Were they just ignorant, or was there some other reason they needed to keep their daughter out of the hospital? As John read he could almost feel the ice water in the lawyer’s veins as he let go with the kill shot.

“Was it true,” he began dryly, reading from a document, “that at the time that your daughter took sick, there was a civil action against you, ordering you to pay Kingston Auto twelve hundred dollars for car repairs you hadn’t paid for? And that if you had taken your daughter to the emergency room, you risked having that order enforced if the police were brought in?”

“She was my kid, goddammit!” Randy said forcefully. “I wouldn’t see her hurt for twelve hundred bucks!”
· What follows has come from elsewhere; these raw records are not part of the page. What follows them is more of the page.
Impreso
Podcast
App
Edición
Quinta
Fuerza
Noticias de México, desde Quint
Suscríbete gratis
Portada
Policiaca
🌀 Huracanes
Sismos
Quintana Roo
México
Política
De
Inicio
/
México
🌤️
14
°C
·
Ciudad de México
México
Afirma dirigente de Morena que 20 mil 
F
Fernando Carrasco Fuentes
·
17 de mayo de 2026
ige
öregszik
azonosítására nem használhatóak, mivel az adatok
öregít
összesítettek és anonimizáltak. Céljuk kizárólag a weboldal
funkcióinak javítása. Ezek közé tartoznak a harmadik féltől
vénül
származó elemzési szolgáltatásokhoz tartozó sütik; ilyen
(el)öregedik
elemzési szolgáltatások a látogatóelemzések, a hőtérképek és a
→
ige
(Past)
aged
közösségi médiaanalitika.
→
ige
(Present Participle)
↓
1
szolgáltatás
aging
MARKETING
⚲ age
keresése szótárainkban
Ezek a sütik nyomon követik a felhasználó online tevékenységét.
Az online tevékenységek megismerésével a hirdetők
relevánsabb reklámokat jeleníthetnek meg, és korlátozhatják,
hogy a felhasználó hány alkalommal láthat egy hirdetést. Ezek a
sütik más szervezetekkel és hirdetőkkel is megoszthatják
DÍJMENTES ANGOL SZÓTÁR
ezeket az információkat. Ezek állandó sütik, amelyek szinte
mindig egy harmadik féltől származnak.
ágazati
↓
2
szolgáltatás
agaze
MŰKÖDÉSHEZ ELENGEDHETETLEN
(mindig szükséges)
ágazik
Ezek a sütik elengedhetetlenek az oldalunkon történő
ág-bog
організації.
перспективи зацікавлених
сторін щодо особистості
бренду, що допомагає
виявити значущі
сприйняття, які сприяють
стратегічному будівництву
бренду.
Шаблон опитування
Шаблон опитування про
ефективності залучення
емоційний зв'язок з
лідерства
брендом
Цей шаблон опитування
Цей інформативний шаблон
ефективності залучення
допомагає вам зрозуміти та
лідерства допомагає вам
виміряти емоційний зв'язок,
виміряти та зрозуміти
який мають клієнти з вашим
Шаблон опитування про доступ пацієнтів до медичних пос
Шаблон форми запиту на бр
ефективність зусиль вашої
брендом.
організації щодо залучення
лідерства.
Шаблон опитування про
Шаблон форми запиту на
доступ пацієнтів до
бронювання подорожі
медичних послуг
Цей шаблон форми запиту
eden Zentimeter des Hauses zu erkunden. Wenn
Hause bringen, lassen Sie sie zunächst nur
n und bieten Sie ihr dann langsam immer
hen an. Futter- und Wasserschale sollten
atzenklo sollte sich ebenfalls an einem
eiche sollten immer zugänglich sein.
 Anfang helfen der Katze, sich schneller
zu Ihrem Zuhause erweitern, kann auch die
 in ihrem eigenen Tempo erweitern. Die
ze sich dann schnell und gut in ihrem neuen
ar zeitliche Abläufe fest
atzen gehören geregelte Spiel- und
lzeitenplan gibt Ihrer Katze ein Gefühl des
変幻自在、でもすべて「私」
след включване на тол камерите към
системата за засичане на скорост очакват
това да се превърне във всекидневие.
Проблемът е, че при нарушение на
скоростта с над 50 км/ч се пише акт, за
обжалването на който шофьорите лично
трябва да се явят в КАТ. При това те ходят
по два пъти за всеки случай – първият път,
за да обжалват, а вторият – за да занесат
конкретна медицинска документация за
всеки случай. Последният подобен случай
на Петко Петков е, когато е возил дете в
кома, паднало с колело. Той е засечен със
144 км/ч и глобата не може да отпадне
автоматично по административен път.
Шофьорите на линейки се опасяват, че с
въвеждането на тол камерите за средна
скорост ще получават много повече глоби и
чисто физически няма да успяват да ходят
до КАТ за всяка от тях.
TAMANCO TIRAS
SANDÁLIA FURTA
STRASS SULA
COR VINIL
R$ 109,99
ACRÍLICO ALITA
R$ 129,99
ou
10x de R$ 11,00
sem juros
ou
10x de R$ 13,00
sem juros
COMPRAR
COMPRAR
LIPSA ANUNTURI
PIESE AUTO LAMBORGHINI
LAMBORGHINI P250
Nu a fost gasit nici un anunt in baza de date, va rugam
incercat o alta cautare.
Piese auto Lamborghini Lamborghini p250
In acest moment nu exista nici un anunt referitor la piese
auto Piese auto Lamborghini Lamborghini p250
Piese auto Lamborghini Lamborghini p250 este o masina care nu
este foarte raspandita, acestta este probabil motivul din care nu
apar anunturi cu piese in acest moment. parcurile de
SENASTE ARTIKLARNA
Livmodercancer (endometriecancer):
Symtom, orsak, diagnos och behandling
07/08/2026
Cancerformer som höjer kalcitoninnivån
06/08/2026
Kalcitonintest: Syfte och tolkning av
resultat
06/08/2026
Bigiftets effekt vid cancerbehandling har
“But,” the lawyer slinked, “if you and your wife could cure her yourself, with your aspirin, twelve hundred bucks could buy a lot of beer and cigarettes.”

Randy’s lawyer objected.

“No further questions,” Larry’s lawyer said as he took his seat.

The jury deliberated for almost three full days but when they came back, they cleared Larry and the hospital of all charges. The picture on the front page of the Gazette showed that after the verdict was read, Randy and Holly Farragut held each other and cried.

Larry Husted was in the background of the photo shaking his smiling lawyer’s hand. Larry’s back was to the camera, leaving John to imagine the emotions on his father’s face.